Work to complete
Print all entries word for word.

Available data
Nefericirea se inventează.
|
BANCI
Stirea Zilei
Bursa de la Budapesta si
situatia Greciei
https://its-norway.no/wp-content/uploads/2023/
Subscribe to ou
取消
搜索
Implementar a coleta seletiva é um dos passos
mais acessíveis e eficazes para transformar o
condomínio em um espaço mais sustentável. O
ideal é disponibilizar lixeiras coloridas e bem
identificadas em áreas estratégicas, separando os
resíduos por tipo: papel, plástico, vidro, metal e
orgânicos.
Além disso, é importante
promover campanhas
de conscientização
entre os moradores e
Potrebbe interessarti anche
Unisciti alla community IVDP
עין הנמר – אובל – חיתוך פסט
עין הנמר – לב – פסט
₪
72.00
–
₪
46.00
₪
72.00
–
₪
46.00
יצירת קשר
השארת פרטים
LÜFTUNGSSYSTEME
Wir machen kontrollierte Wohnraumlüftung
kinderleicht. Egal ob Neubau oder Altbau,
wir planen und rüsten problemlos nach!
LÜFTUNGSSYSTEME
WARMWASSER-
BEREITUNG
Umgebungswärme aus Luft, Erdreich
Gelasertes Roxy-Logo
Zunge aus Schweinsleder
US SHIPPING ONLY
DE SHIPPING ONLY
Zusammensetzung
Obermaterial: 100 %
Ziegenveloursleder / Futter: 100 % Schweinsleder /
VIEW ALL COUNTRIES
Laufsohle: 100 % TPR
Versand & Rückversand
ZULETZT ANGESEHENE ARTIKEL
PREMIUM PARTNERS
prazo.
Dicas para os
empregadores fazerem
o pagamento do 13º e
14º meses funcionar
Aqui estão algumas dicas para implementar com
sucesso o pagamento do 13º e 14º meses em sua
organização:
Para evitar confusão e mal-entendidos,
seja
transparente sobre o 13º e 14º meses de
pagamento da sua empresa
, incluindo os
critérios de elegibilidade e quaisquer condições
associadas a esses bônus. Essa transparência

Task answer
Nefericirea se inventează.
|
BANCI
Stirea Zilei
Bursa de la Budapesta si
situatia Greciei
https://its-norway.no/wp-content/uploads/2023/
Subscribe to ou
取消
搜索
Implementar a coleta seletiva é um dos passos
mais acessíveis e eficazes para transformar o
condomínio em um espaço mais sustentável. O
ideal é disponibilizar lixeiras coloridas e bem
identificadas em áreas estratégicas, separando os
resíduos por tipo: papel, plástico, vidro, metal e
orgânicos.
Além disso, é importante
promover campanhas
de conscientização
entre os moradores e
Potrebbe interessarti anche
Unisciti alla community IVDP
עין הנמר – אובל – חיתוך פסט
עין הנמר – לב – פסט
₪
72.00
–
₪
46.00
₪
72.00
–
₪
46.00
יצירת קשר
השארת פרטים
LÜFTUNGSSYSTEME
Wir machen kontrollierte Wohnraumlüftung
kinderleicht. Egal ob Neubau oder Altbau,
wir planen und rüsten problemlos nach!
LÜFTUNGSSYSTEME
WARMWASSER-
BEREITUNG
Umgebungswärme aus Luft, Erdreich
Gelasertes Roxy-Logo
Zunge aus Schweinsleder
US SHIPPING ONLY
DE SHIPPING ONLY
Zusammensetzung
Obermaterial: 100 %
Ziegenveloursleder / Futter: 100 % Schweinsleder /
VIEW ALL COUNTRIES
Laufsohle: 100 % TPR
Versand & Rückversand
ZULETZT ANGESEHENE ARTIKEL
PREMIUM PARTNERS
prazo.
Dicas para os
empregadores fazerem
o pagamento do 13º e
14º meses funcionar
Aqui estão algumas dicas para implementar com
sucesso o pagamento do 13º e 14º meses em sua
organização:
Para evitar confusão e mal-entendidos,
seja
transparente sobre o 13º e 14º meses de
pagamento da sua empresa
, incluindo os
critérios de elegibilidade e quaisquer condições
associadas a esses bônus. Essa transparência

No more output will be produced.